The first half of The Point introduces the many characters, while Clovis and Gwyneth and Jerome and Flora begin their relationships. The ‘haves’ and ‘have-nots’ are brought together when Clovis saves Jerome from an attempted murder, and Flora hosts a dinner in thanks. From this awkward meal, which is a highlight of the novel, tentative friendships develop between the disparate characters, set against a series of dramatic events: a gang rape, a fatal overdose, and an explosion. In the last chapters, the consequences of hubris and the rewards of modesty are meted out. Those who believed they could attain perfection, be it in food, knowledge, or experience, end up dead or ruined. Those who suffered and served are rewarded with contentment and a rosy, appropriately humble future.
The disappointment of this work is the writing. Jerome is a self-absorbed and facetious character whose reflections aren’t scintillating. As a diary, it carries too much of the narrative, and Jerome, who is ‘old and tired and worn and forgetful’, has an implausibly good memory for long and complex conversations. The dialogue, particularly from the younger characters, is unconvincing. Frequent and frustrating are syntactical muddles such as ‘Jerome hadn’t talked to her since acrimoniously she left him – no, his was the acrimony, she had gone with he thought a vulgar stupid misprising of what love was, but also with a careless sort of taking-and-leaving indifferent good humour that had enraged him.’
Halligan has described herself as enjoying a ‘bowerbird cleverness, a kind of sly sharpness in the collection of matter’, the proud display of which is a regular feature of her novels. Many of the characters in The Point share her bowerbird tendencies, and the novel is laden with exotic words, quotations, descriptions of visual art, and literary and religious characters. Whilst some elucidation is helpful, too often I felt I was reading an idiosyncratic encyclopedia, with entries such as Key West (1. Lime Pie 2. Florida 3. Wallace Stevens), methadone, French dining, pelicans, and St Jerome. These frequent explanations are overt and overly detailed, keeping the reader at arm’s length from the characters and the plot.

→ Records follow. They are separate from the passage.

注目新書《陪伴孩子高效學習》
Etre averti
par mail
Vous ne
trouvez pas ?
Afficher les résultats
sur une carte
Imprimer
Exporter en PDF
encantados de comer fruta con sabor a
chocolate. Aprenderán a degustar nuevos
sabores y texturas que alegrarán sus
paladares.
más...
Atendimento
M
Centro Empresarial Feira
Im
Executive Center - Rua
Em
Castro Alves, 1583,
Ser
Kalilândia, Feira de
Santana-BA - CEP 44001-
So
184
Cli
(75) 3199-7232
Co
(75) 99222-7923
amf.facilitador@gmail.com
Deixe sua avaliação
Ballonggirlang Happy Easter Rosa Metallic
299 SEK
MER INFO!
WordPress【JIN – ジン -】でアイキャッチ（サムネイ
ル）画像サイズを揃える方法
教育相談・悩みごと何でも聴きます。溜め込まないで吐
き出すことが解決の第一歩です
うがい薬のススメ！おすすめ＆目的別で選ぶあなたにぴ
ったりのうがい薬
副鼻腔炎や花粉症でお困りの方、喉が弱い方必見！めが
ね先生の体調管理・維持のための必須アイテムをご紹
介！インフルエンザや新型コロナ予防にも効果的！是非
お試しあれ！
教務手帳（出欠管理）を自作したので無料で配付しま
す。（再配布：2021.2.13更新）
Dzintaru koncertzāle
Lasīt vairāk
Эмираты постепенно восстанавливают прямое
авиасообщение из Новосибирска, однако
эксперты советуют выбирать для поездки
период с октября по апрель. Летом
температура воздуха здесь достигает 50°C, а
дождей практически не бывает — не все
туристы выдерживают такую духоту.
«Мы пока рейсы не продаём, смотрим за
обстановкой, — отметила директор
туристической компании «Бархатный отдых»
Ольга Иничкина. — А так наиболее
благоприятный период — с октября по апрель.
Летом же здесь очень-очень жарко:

Eudora Welty said of writing fiction: ‘You must know all, then not tell it all, or not tell too much at once: simply the right thing at the right moment.’ This authorial confidence, which Halligan demonstrated in The Golden Dress, is lacking in The Point. Too many characters feel guessed at rather than known, and there is a straining to tell too much all at once, rendering Halligan’s latest work worthy, but hard to recommend.